Très bon ouvrage, accessible, instructif qui offre de très bonnes clés pour comprendre ce qu’on veut
nous faire manger, boire et respirer !

C. Bertin

lundi 1 août 2016

Dialogues à bout de souffle

SUR LA TRACE DE NIVES




ERRI DE LUCA
Récit à deux voix, celle d'Erri de Luca et celle de Nives Meroi, tous les deux alpinistes, ils nous livrent leurs impressions intimes sur l'alpinisme, leurs ascensions épiques ainsi que leur réflexion sur
notre société. Un homme, une femme, l'un écrivain et l'autre himalayiste, mais tous les deux alpinistes. Ainsi à travers ses conversations échangées sous une tente en pleine expédition, nous découvrons à bout de souffle, leurs anecdotes, leur univers, leur manière d'écrire leur histoire en se frayant une voie sur une pente raide afin d'atteindre la cime.

Sous la plume d'Erri de Luca, son engagement politique, sa vie de poète écrivain et ses ascensions se succèdent au gré de mots clés tel des broches ou pitons qui ponctuent la voie à suivre, le destin. Un piolet, une plume, un marteau, un sentier, une amorce syntaxique, des briques, une neige fraîche, une page blanche, un mur tout se mêle pour construire, raconter une histoire, accomplir un exploit qu'il est difficile souvent de partager.
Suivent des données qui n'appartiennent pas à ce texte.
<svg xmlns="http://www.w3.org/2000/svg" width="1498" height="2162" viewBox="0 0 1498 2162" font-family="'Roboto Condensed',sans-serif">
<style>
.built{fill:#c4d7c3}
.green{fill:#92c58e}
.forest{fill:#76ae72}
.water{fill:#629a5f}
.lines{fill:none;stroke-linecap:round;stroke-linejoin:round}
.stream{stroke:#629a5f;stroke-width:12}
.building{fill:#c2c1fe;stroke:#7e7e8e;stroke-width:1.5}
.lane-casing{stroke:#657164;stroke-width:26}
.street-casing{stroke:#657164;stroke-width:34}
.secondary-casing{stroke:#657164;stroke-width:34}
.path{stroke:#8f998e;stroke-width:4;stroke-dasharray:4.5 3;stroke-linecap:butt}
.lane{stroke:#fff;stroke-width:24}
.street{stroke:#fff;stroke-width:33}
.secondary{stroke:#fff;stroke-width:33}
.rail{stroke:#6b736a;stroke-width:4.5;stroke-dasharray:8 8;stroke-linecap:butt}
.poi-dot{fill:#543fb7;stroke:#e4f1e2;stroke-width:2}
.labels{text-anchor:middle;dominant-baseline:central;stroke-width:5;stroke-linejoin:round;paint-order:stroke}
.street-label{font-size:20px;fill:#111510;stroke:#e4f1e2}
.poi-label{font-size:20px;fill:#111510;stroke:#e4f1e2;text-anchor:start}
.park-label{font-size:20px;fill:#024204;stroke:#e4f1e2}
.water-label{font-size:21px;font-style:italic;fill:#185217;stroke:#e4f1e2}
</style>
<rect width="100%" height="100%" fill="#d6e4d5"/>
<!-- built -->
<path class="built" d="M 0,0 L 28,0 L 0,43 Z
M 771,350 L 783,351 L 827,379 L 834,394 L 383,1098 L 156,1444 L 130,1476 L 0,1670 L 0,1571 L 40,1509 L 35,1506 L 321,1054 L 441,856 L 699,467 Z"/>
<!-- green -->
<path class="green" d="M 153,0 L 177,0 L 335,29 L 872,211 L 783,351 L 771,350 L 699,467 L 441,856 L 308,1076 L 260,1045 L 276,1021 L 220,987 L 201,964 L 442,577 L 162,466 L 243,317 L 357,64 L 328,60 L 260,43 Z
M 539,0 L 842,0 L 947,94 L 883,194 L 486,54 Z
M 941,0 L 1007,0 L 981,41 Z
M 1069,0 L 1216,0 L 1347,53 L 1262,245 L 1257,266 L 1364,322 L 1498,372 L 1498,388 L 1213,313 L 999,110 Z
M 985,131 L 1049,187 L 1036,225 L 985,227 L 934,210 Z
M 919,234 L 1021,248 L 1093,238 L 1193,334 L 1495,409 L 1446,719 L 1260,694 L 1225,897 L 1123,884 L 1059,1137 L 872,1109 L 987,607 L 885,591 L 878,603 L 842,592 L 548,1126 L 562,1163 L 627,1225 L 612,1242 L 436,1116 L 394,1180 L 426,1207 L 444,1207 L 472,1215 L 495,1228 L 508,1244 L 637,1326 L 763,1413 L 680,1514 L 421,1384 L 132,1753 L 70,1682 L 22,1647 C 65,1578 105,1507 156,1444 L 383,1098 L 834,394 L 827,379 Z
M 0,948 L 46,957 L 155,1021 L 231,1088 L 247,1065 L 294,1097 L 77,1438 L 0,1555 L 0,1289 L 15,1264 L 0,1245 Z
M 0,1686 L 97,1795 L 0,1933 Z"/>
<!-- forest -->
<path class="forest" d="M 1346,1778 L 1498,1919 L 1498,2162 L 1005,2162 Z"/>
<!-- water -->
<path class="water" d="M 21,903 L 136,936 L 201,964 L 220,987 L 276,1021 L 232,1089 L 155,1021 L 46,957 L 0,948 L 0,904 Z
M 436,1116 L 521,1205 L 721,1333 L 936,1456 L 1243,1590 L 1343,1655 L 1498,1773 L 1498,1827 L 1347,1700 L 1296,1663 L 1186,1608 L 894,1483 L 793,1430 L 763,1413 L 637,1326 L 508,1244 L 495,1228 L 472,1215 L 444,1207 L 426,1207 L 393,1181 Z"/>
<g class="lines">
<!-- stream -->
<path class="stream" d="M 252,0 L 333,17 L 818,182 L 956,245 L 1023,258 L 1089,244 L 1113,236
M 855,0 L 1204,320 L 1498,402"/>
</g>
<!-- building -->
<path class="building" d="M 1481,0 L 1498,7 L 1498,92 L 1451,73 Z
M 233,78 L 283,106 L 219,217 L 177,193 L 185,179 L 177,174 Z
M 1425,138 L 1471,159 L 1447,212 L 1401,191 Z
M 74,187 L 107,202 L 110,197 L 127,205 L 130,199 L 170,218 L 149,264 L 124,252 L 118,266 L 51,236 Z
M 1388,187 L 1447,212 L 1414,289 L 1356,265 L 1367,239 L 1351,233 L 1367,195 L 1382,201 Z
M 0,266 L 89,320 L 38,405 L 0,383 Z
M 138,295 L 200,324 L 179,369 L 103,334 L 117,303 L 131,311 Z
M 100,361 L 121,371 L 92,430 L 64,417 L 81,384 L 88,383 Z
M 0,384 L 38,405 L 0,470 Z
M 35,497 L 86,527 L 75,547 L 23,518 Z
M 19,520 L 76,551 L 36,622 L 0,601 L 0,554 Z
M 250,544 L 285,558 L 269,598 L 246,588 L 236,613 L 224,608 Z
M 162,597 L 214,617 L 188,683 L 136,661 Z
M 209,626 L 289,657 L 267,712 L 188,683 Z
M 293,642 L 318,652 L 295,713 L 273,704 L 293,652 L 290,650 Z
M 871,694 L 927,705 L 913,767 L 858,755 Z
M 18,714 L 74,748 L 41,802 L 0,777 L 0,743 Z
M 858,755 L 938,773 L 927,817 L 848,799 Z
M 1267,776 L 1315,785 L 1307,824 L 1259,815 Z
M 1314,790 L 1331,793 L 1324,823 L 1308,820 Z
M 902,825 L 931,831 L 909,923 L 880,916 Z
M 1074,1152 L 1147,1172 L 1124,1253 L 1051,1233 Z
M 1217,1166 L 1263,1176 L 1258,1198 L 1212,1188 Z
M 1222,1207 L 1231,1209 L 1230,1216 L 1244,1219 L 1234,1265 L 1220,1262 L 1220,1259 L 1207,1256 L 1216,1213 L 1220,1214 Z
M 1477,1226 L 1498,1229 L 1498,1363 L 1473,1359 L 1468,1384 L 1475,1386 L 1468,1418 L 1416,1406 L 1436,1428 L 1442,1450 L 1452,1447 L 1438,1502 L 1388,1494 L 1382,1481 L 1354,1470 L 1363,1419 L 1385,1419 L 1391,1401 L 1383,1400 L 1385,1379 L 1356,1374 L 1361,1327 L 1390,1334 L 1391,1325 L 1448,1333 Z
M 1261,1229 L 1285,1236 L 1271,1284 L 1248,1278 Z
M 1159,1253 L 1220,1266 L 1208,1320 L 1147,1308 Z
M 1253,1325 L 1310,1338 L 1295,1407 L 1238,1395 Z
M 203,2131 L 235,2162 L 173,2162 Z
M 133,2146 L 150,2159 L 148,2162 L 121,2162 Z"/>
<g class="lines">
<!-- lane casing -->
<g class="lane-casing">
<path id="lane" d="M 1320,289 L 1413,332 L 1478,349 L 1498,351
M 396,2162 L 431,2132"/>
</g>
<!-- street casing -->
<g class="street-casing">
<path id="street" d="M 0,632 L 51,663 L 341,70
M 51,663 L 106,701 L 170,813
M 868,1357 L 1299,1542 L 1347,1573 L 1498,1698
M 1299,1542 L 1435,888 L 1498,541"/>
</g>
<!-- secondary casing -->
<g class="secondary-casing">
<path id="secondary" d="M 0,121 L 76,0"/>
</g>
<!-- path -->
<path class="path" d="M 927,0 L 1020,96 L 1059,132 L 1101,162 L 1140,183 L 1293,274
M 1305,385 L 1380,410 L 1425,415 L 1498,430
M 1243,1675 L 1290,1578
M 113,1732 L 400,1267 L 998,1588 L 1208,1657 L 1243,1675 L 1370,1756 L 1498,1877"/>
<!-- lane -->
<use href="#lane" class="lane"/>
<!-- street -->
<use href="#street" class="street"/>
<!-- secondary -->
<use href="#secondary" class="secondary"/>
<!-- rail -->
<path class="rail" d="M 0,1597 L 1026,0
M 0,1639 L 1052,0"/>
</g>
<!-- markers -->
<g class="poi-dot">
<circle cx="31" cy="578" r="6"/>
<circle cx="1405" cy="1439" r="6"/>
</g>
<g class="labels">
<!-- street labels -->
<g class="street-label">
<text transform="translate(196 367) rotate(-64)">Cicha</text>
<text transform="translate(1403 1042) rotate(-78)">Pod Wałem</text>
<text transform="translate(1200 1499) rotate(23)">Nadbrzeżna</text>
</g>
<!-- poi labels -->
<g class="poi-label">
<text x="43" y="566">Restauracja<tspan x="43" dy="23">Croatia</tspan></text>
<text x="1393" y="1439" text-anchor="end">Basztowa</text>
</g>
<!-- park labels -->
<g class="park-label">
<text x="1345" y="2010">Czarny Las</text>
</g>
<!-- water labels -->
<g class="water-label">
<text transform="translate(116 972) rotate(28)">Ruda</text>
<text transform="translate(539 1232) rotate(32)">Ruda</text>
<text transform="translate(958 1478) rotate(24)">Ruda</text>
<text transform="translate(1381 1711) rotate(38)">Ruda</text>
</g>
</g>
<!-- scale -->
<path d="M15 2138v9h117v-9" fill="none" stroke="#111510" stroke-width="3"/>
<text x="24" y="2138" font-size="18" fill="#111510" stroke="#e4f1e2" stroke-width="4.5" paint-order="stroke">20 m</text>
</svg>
Raconter ces exploits, ces ascensions difficiles, c'est aussi pour Erri de Luca faire un parallèle avec notre civilisation, notre société, notre système économique et politique. Ces deux univers ne sont pas symétriques car leurs codes diffèrent : 
p136 « En bas dans les villes, les mots sont de l'air vicié, ils sortent de la bouche à tord ou à travers, ils ne portent pas à conséquence. En bas ils sont gaspillés dans le brouhaha de la politique, de la publicité, de l'économie qui disent des mots sans devoir les faire, sans poids. Ici en haut nous les gardons dans la bouche, ils coûtent énergie et chaleur, nous utilisons les mots nécessaires, et ce que nous disons, nous les faisons ensuite. Ici, les mots vont de pair avec les faits, ils font couple. »

Très beau récit empli de poésie, d'images, de métaphores à bout de souffle, un souffle dit-il qui nous appartient pas car il faudra le rendre.